Georgi Stoichkov

Personal information
- Full name: Georgi Ivov Stoichkov
- Date of birth: 27 May 1994 (age 31)
- Place of birth: Sofia, Bulgaria
- Height: 1.85 m (6 ft 1 in)
- Position: Midfielder

Team information
- Current team: Balkan Botevgrad
- Number: 22

Youth career
- Levski Sofia

Senior career*
- Years: Team / Apps / (Gls)
- 2012–2013: Levski Sofia / 0 / (0)
- 2014: Vitosha Bistritsa / 12 / (0)
- 2014: Botev Vratsa / 13 / (1)
- 2015: Lokomotiv Mezdra / 21 / (2)

# Task directions
Write the next lines of the Georgi Stoichkov profile above, starting after the "2015: Lokomotiv Mezdra" entry.

# Data extract
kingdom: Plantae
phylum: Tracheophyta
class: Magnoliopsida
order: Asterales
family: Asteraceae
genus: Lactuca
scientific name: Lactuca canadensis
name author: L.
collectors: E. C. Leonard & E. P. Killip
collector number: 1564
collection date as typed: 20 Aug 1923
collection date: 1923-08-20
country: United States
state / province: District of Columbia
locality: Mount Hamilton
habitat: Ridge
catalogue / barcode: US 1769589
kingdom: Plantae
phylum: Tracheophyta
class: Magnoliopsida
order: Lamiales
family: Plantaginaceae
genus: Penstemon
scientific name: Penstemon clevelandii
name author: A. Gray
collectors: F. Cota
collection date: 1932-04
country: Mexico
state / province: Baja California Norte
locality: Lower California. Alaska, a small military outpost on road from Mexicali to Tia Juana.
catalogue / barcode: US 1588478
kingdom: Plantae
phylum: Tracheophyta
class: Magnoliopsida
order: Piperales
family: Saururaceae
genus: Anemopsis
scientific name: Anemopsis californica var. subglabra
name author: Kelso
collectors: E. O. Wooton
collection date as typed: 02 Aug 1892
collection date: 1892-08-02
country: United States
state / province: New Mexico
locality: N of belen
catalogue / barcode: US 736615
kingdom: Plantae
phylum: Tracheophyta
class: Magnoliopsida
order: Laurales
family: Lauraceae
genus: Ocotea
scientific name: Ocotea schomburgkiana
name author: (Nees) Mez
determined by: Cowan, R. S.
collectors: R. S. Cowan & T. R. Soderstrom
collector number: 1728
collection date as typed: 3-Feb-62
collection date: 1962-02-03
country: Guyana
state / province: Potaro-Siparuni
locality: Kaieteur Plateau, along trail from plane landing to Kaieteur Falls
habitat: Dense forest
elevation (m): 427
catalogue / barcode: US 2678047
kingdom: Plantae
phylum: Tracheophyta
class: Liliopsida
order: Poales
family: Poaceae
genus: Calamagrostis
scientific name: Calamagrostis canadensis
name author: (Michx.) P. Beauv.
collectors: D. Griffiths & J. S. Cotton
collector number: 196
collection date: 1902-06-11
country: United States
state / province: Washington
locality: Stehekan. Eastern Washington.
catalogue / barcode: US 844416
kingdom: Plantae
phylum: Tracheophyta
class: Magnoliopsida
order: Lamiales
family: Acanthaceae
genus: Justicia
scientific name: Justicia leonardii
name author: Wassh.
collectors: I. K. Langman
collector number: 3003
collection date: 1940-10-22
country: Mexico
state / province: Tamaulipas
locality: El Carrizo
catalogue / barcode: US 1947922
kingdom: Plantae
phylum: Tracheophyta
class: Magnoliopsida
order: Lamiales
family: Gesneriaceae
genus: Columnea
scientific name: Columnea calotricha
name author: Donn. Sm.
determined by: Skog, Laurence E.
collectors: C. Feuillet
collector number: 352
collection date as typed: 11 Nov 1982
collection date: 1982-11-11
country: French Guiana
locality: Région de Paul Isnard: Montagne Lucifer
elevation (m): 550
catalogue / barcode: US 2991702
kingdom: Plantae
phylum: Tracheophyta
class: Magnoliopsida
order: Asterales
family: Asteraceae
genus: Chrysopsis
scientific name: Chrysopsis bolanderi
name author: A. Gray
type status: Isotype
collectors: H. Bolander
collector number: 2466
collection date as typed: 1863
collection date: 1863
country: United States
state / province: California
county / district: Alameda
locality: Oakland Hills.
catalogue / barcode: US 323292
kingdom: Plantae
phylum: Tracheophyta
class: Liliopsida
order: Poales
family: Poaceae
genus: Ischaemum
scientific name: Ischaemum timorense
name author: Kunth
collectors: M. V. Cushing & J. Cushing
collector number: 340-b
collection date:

# Written reply
- 2016: Pirin Razlog / 8 / (1)
- 2016–2019: Septemvri Sofia / 71 / (2)
- 2020: Hebar / 3 / (0)
- 2020–: Balkan Botevgrad / 1 / (0)

= Georgi Stoichkov =

Bulgarian footballer

Georgi Stoichkov (Георги Стоичков; born 27 May 1994) is a Bulgarian footballer who plays as a midfielder for Bulgarian Third League club Balkan Botevgrad.